Search code examples
neo4jcypher

Sum a numeric properties of leafs counting leafs only once despite multiple paths


I have the following setup:

  • I have multiple repositories.
  • A repository has many tags.
  • A tag points to many blobs.
  • Different tags can point to the same blob; hence, a blob can be referenced by many tags.
  • A blob has the property size_in_mb which is a numeric value.

(If this sounds familiar, that is how a Docker registry stores data on disk.)

What do I want to achieve?

I want to have the sum of size_in_mb for each repository, but count each blob only once despite the fact that it can be referenced by many tags.

Let us see following example:

CREATE (b1:Blob {name:"b1", size_in_mb: 1000})
CREATE (b2:Blob {name: "b2", size_in_mb: 100})
CREATE (r1:Repository {name: 'r1'})
CREATE (r2:Repository {name: 'r2'})
CREATE (t1:Tag {name: 'r1:latest'})
CREATE (t2:Tag {name: 'r1:old'})
CREATE (t3:Tag {name: 'r2:latest'})
CREATE (t1)-[:TAG_OF]->(r1)
CREATE (t2)-[:TAG_OF]->(r1)
CREATE (t3)-[:TAG_OF]->(r2)
CREATE (b1)-[:TAGGED_BY]->(t1)
CREATE (b1)-[:TAGGED_BY]->(t2)
CREATE (b1)-[:TAGGED_BY]->(t3)
CREATE (b2)-[:TAGGED_BY]->(t2)

We have

MATCH(r:Repository)<--(t:Tag)<--(b:Blob)
RETURN r,t,b

Graph Visualization

A simple sum

MATCH(r:Repository)<--(t:Tag)<--(b:Blob)
RETURN r.name, sum(b.size_in_mb)

returns

r.name  sum(b.size_in_mb)
"r1"    2100
"r2"    1000

but want to have

r.name  sum(b.size_in_mb)
"r1"    1100
"r2"    1000

because blob b1 and b2 shold be only counted once for repository r1.

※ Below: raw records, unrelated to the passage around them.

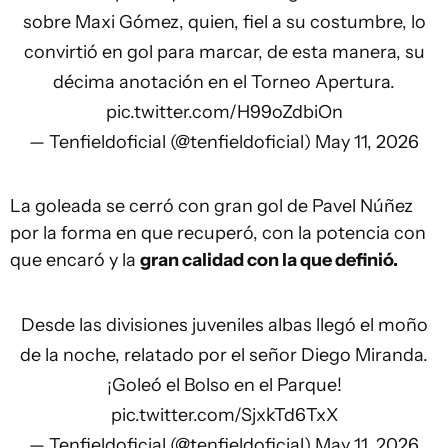
sobre Maxi Gómez, quien, fiel a su costumbre, lo
convirtió en gol para marcar, de esta manera, su
décima anotación en el Torneo Apertura.
pic.twitter.com/H99oZdbiOn
— Tenfieldoficial (@tenfieldoficial)
May 11, 2026
La goleada se cerró con gran gol de Pavel Núñez
por la forma en que recuperó, con la potencia con
que encaró y la
gran calidad con la que definió.
Desde las divisiones juveniles albas llegó el moño
de la noche, relatado por el señor Diego Miranda.
¡Goleó el Bolso en el Parque!
pic.twitter.com/SjxkTd6TxX
— Tenfieldoficial (@tenfieldoficial)
May 11, 2026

How should I phrase my Cypher query to reach that goal?


Solution

  • I think I got it, based on Michaels answer:

    MATCH(r:Repository)<--(t:Tag)<--(b:Blob) 
    with r, collect(distinct b) as distinctBlobs 
    RETURN r.name,  reduce(totalSum = 0, n IN distinctBlobs | totalSum + n.size_in_mb) as size_sum
    

    Not sure if this is the optimal solution but it does produce the correct values.